Recommendations begin to take effect
Reducing abusive alcohol consumption was the theme of the Campus Culture Working Group's (CCWG) 10 recommendations, which it published last spring. The diverse group included students, faculty, members of the administration, trustees, alumni, parents and Waterville residents. All of these groups engaged each other in a discussion on ways to prevent excessive drinking and to foster a stronger, more responsible community at the College.
According to the CCWG's final report, "At Colby, the central role alcohol plays in student social life has been a source of great concern for decades. The College has attempted numerous policy and enforcement approaches to confront the systemic abuse of alcohol in student social life and change the campus culture of excessive student drinking. Despite these repeated efforts, dangerous, high-risk drinking remains a staple of student life at Colby."
One of the CCWG's recommendations that has attracted much student attention is the possibility of making changes to the existing alcohol points system that the administration uses in disciplinary procedures. Students have consistently viewed the current points system, which was instituted in 2005, as overly complex. A new disciplinary plan proposed by the CCWG divides offenses between individuals who are under 21 and those who are over 21, creating different consequences for each age group. Furthermore, disciplinary action would depend on how many existing offenses students have and whether or not they were consuming hard alcohol or beer and wine.

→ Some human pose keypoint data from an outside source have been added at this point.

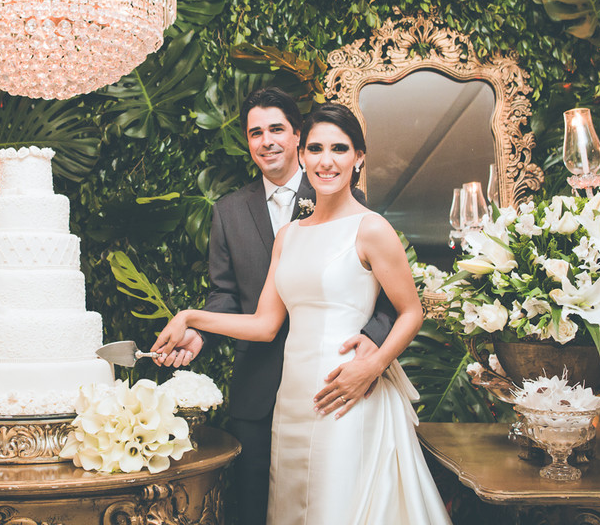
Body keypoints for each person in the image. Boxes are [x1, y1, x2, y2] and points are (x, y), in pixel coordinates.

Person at [153, 103, 451, 525]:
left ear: (358, 158)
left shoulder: (371, 228)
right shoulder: (288, 236)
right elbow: (264, 324)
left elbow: (410, 311)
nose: (326, 161)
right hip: (291, 400)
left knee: (337, 508)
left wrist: (373, 366)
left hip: (347, 391)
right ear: (303, 154)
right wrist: (190, 317)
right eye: (316, 149)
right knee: (292, 508)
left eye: (339, 149)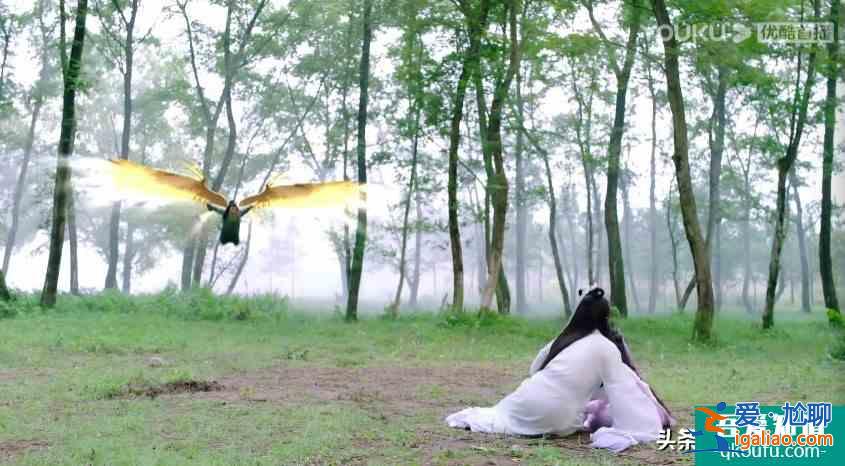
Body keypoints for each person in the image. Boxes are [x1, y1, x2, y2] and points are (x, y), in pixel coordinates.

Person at [445, 287, 674, 452]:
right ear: (607, 318)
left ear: (578, 313)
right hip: (558, 420)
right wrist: (647, 419)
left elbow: (534, 369)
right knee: (594, 407)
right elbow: (623, 392)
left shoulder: (564, 339)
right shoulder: (606, 348)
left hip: (521, 403)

The proposed plan would also limit the use of hard alcohol to the Pub and to licensed events, regardless of whether the individual is 21 or older. In terms of the alcohol policy, "students will see specific changes," Student Government Association (SGA) President Jacob Fischer '10 said. "A new alcohol violation system will certainly affect student life when it becomes active next year...replacing the alcohol points system with a simpler system that integrates the recommendation to only allow hard alcohol at catered events and in the Pub."
The College Affairs Committee (CAC) is preparing to vote on the new policy next week. Once they make a decision, the Presidents' Council will discuss the proposal and their opinion will influence a final draft of the disciplinary code. SGA will then have the opportunity to make further suggestions. The process will likely continue throughout April. Although the CCWG's focus has been on alleviating high risk drinking, they have certainly been "working on all different fronts," Vice President for Student Affairs and Dean of Students James S. Terhune explained. The group's recommendations are not necessarily a statement against alcohol, but rather they seek to stop the dangerous drinking that puts people in risk of serious illness and even death.

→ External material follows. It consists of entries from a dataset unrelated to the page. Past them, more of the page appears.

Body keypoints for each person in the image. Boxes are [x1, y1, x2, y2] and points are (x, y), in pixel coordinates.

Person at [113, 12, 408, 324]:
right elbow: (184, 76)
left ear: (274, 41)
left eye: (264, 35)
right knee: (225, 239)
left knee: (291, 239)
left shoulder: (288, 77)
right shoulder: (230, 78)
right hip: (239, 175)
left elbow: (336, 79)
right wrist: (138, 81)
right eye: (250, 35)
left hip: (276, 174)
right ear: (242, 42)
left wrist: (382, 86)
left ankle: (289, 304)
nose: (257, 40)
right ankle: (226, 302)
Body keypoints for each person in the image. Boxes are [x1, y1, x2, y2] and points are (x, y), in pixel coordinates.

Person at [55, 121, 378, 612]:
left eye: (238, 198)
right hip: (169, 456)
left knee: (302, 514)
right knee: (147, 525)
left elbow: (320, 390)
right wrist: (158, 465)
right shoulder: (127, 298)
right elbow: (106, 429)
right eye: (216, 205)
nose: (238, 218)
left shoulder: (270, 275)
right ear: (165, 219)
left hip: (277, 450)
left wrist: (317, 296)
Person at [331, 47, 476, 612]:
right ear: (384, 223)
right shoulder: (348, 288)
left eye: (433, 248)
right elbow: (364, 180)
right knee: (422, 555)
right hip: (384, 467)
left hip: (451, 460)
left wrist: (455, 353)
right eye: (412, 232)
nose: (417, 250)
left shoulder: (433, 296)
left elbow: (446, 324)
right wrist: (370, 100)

Last month, each dorm had a meeting with a dean where residents drafted a Statement of Community Expectations, as suggested by the CCWG. These talks "were heavily focused on creating a more equitable and communal living environment in the dorms," Fischer said.
By taking a closer look at personal behavior, especially with regard to alcohol, these meetings also give each dorm the opportunity to engage in discussion about how to make a stronger and more unified College community.
"Although the meetings [last month] were good to have with the deans, I hope they become a permanent part of dorm life [without the deans]...a meaningful way to create local government in a sense," Terhune said. Some other suggestions the CCWG has proposed include offering more classes on Friday and having professors make assignments due on Fridays to limit the number of days that students spend drinking. These types of changes are being organized by the Registrar and will be available next semester.
This JanPlan, the College made efforts to offer more programming for students so that drinking was not the only option during a time that is historically less busy. Campus Life and other student groups will be working hard to create more events for students that take the focus away from alcohol.
Though the process has been gradual, the CCWG hopes to make its recommendations a permanent part of campus life by next year.